__GOAL OF THE EXERCISE__. Your answer should be the records, copied exactly, with the pictures removed.

__Saved entries__.
• • • • • • •
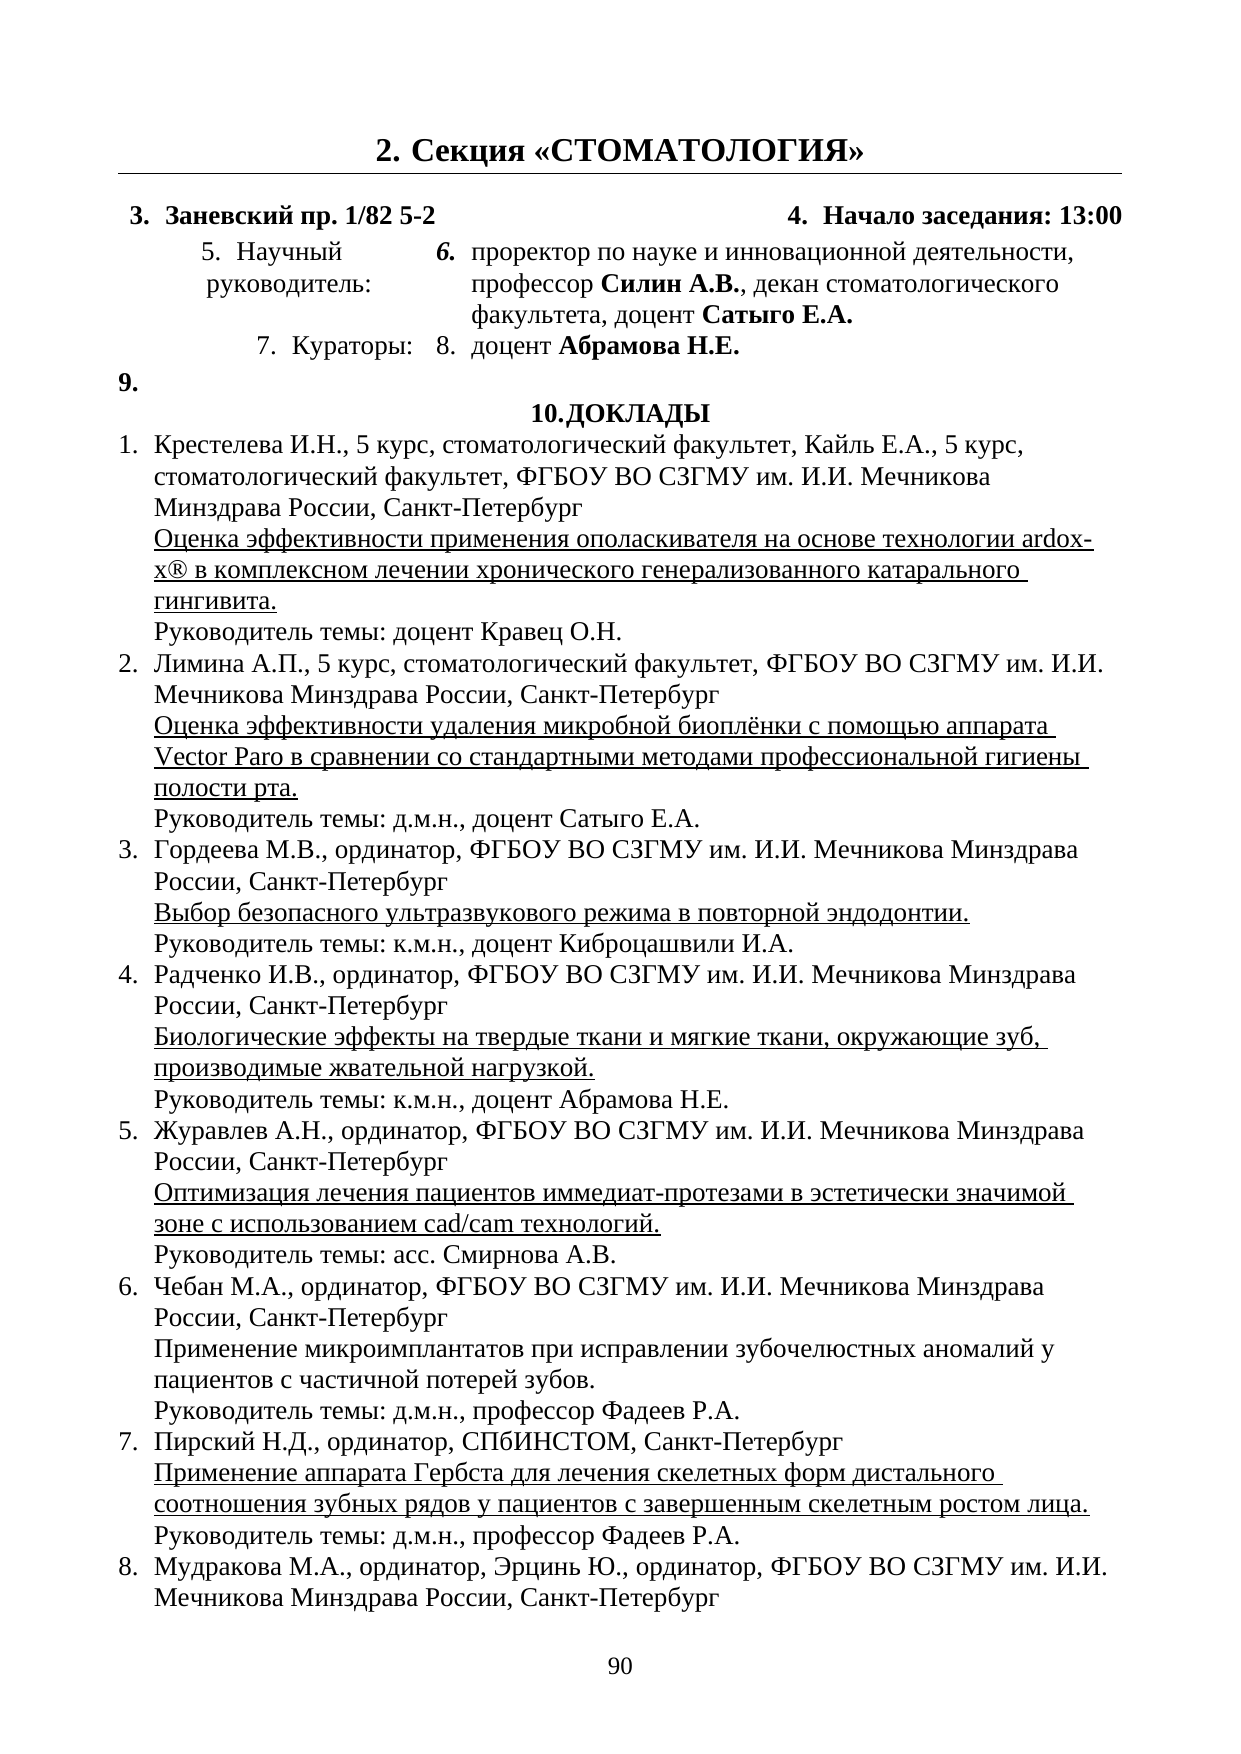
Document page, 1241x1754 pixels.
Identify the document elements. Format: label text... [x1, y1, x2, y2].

table_cell Кураторы: [118, 329, 424, 366]
text ДОКЛАДЫ [118, 397, 1122, 429]
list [118, 1550, 1122, 1612]
table_cell доцент Абрамова Н.Е. [425, 329, 1133, 366]
table_cell проректор по науке и инновационной деятельности, профессор Силин А.В., декан стоматологического факультета, доцент Сатыго Е.А. [425, 236, 1133, 329]
text Секция «СТОМАТОЛОГИЯ» [118, 131, 1122, 173]
list Крестелева И.Н., 5 курс, стоматологический факультет, Кайль Е.А., 5 курс, стоматологический факультет, ФГБОУ ВО СЗГМУ им. И.И. Мечникова Минздрава России, Санкт-Петербург Оценка эффективности применения ополаскивателя на основе технологии ardox-x® в комплексном лечении хронического генерализованного катарального гингивита. Руководитель темы: доцент Кравец О.Н. [118, 429, 1122, 647]
list Пирский Н.Д., ординатор, СПбИНСТОМ, Санкт-Петербург Применение аппарата Гербста для лечения скелетных форм дистального соотношения зубных рядов у пациентов с завершенным скелетным ростом лица. Руководитель темы: д.м.н., профессор Фадеев Р.А. [118, 1425, 1122, 1550]
list Гордеева М.В., ординатор, ФГБОУ ВО СЗГМУ им. И.И. Мечникова Минздрава России, Санкт-Петербург Выбор безопасного ультразвукового режима в повторной эндодонтии. Руководитель темы: к.м.н., доцент Киброцашвили И.А. [118, 833, 1122, 958]
list Журавлев А.Н., ординатор, ФГБОУ ВО СЗГМУ им. И.И. Мечникова Минздрава России, Санкт-Петербург Оптимизация лечения пациентов иммедиат-протезами в эстетически значимой зоне с использованием саd/cam технологий. Руководитель темы: асс. Смирнова А.В. [118, 1114, 1122, 1269]
table_cell Научный руководитель: [118, 236, 424, 329]
table_header Заневский пр. 1/82 5-2 [118, 199, 631, 236]
list Чебан М.А., ординатор, ФГБОУ ВО СЗГМУ им. И.И. Мечникова Минздрава России, Санкт-Петербург Применение микроимплантатов при исправлении зубочелюстных аномалий у пациентов с частичной потерей зубов. Руководитель темы: д.м.н., профессор Фадеев Р.А. [118, 1269, 1122, 1425]
list Радченко И.В., ординатор, ФГБОУ ВО СЗГМУ им. И.И. Мечникова Минздрава России, Санкт-Петербург Биологические эффекты на твердые ткани и мягкие ткани, окружающие зуб, производимые жвательной нагрузкой. Руководитель темы: к.м.н., доцент Абрамова Н.Е. [118, 958, 1122, 1114]
list Лимина А.П., 5 курс, стоматологический факультет, ФГБОУ ВО СЗГМУ им. И.И. Мечникова Минздрава России, Санкт-Петербург Оценка эффективности удаления микробной биоплёнки с помощью аппарата Vector Paro в сравнении со стандартными методами профессиональной гигиены полости рта. Руководитель темы: д.м.н., доцент Сатыго Е.А. [118, 647, 1122, 833]
table_header Начало заседания: 13:00 [631, 199, 1133, 236]
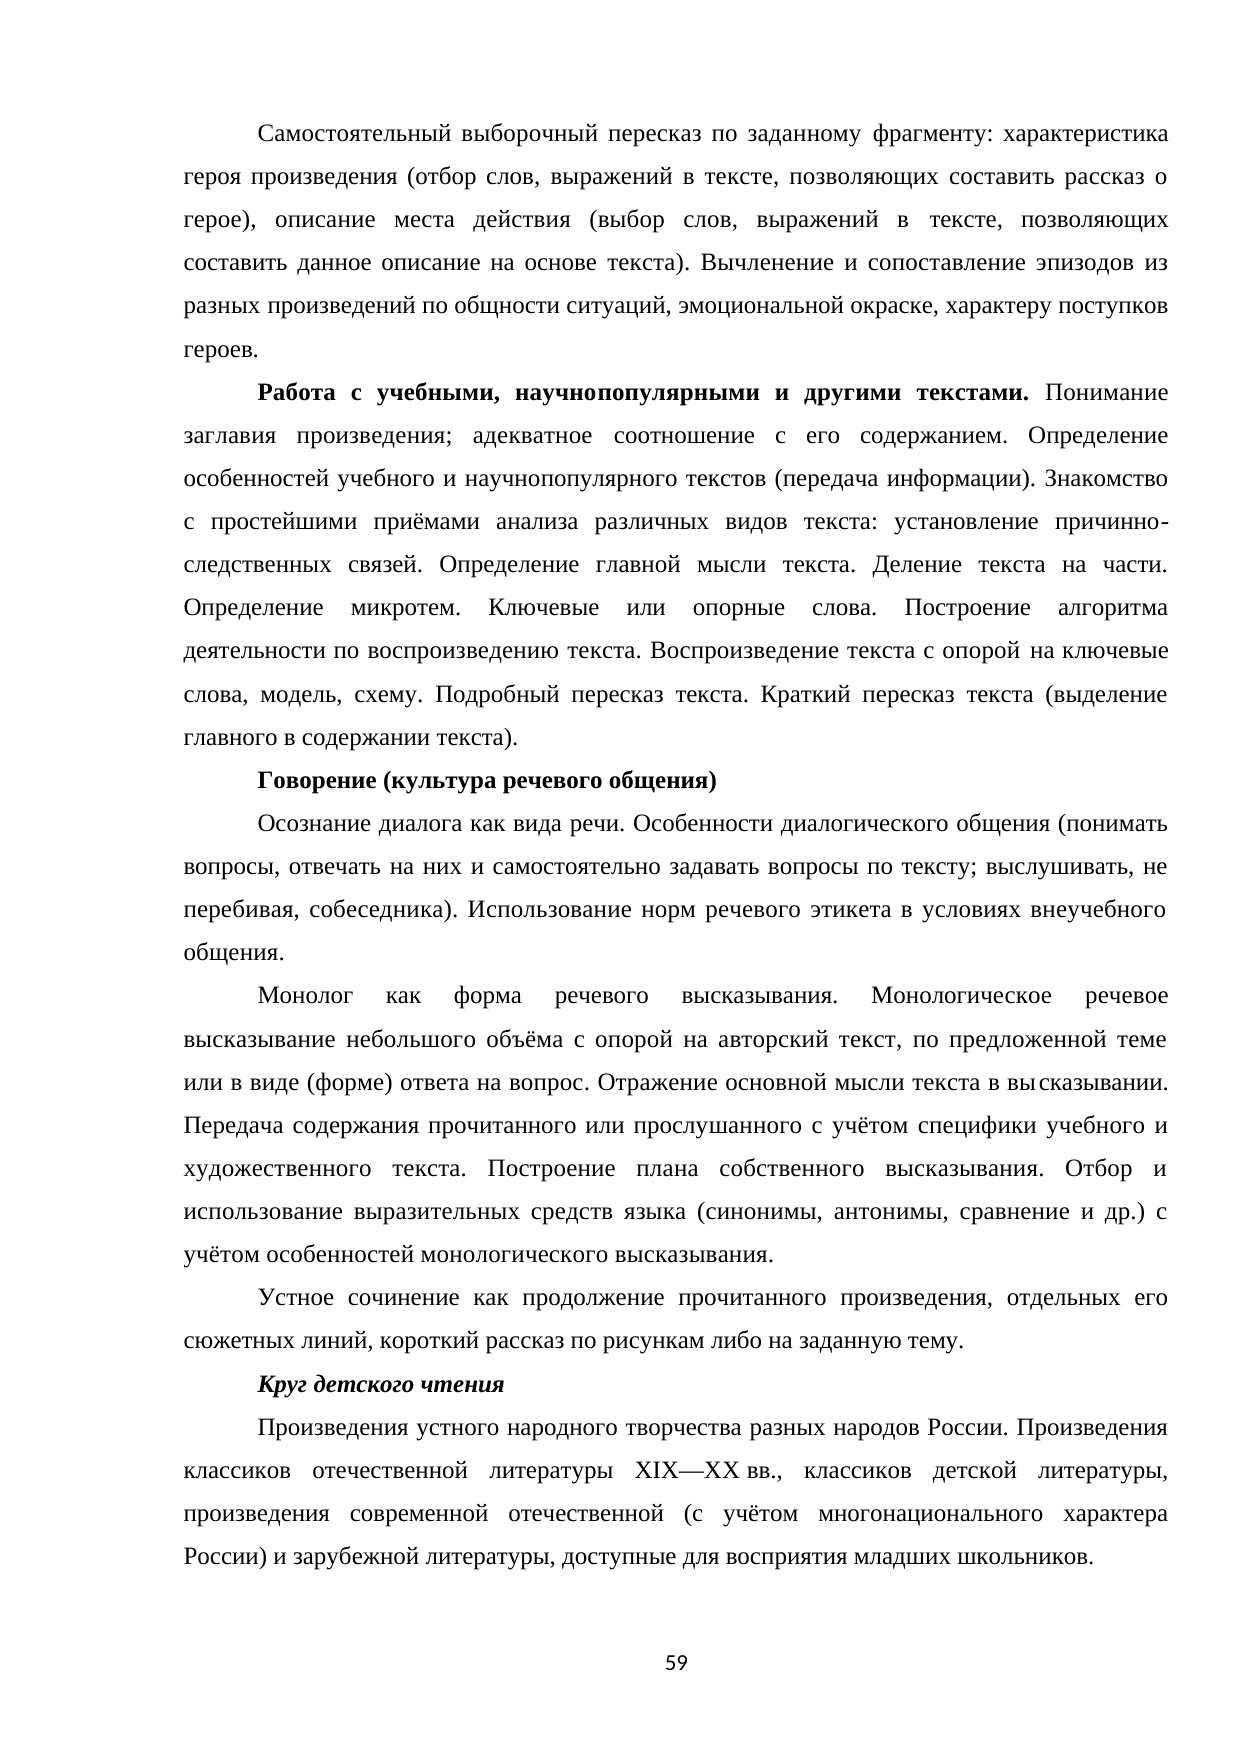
• • • • • • •
__ANSWER TO THIS TASK__.
Document page, 1241x1754 pixels.
Identify the document elements. Format: label text... [x1, y1, x2, y2].

table_cell Кураторы: [118, 329, 424, 366]
text ДОКЛАДЫ [118, 397, 1122, 429]
list [118, 1550, 1122, 1612]
table_cell доцент Абрамова Н.Е. [425, 329, 1133, 366]
table_cell проректор по науке и инновационной деятельности, профессор Силин А.В., декан стоматологического факультета, доцент Сатыго Е.А. [425, 236, 1133, 329]
text Секция «СТОМАТОЛОГИЯ» [118, 131, 1122, 173]
list Крестелева И.Н., 5 курс, стоматологический факультет, Кайль Е.А., 5 курс, стоматологический факультет, ФГБОУ ВО СЗГМУ им. И.И. Мечникова Минздрава России, Санкт-Петербург Оценка эффективности применения ополаскивателя на основе технологии ardox-x® в комплексном лечении хронического генерализованного катарального гингивита. Руководитель темы: доцент Кравец О.Н. [118, 429, 1122, 647]
list Пирский Н.Д., ординатор, СПбИНСТОМ, Санкт-Петербург Применение аппарата Гербста для лечения скелетных форм дистального соотношения зубных рядов у пациентов с завершенным скелетным ростом лица. Руководитель темы: д.м.н., профессор Фадеев Р.А. [118, 1425, 1122, 1550]
list Гордеева М.В., ординатор, ФГБОУ ВО СЗГМУ им. И.И. Мечникова Минздрава России, Санкт-Петербург Выбор безопасного ультразвукового режима в повторной эндодонтии. Руководитель темы: к.м.н., доцент Киброцашвили И.А. [118, 833, 1122, 958]
list Журавлев А.Н., ординатор, ФГБОУ ВО СЗГМУ им. И.И. Мечникова Минздрава России, Санкт-Петербург Оптимизация лечения пациентов иммедиат-протезами в эстетически значимой зоне с использованием саd/cam технологий. Руководитель темы: асс. Смирнова А.В. [118, 1114, 1122, 1269]
table_cell Научный руководитель: [118, 236, 424, 329]
table_header Заневский пр. 1/82 5-2 [118, 199, 631, 236]
list Чебан М.А., ординатор, ФГБОУ ВО СЗГМУ им. И.И. Мечникова Минздрава России, Санкт-Петербург Применение микроимплантатов при исправлении зубочелюстных аномалий у пациентов с частичной потерей зубов. Руководитель темы: д.м.н., профессор Фадеев Р.А. [118, 1269, 1122, 1425]
list Радченко И.В., ординатор, ФГБОУ ВО СЗГМУ им. И.И. Мечникова Минздрава России, Санкт-Петербург Биологические эффекты на твердые ткани и мягкие ткани, окружающие зуб, производимые жвательной нагрузкой. Руководитель темы: к.м.н., доцент Абрамова Н.Е. [118, 958, 1122, 1114]
list Лимина А.П., 5 курс, стоматологический факультет, ФГБОУ ВО СЗГМУ им. И.И. Мечникова Минздрава России, Санкт-Петербург Оценка эффективности удаления микробной биоплёнки с помощью аппарата Vector Paro в сравнении со стандартными методами профессиональной гигиены полости рта. Руководитель темы: д.м.н., доцент Сатыго Е.А. [118, 647, 1122, 833]
table_header Начало заседания: 13:00 [631, 199, 1133, 236]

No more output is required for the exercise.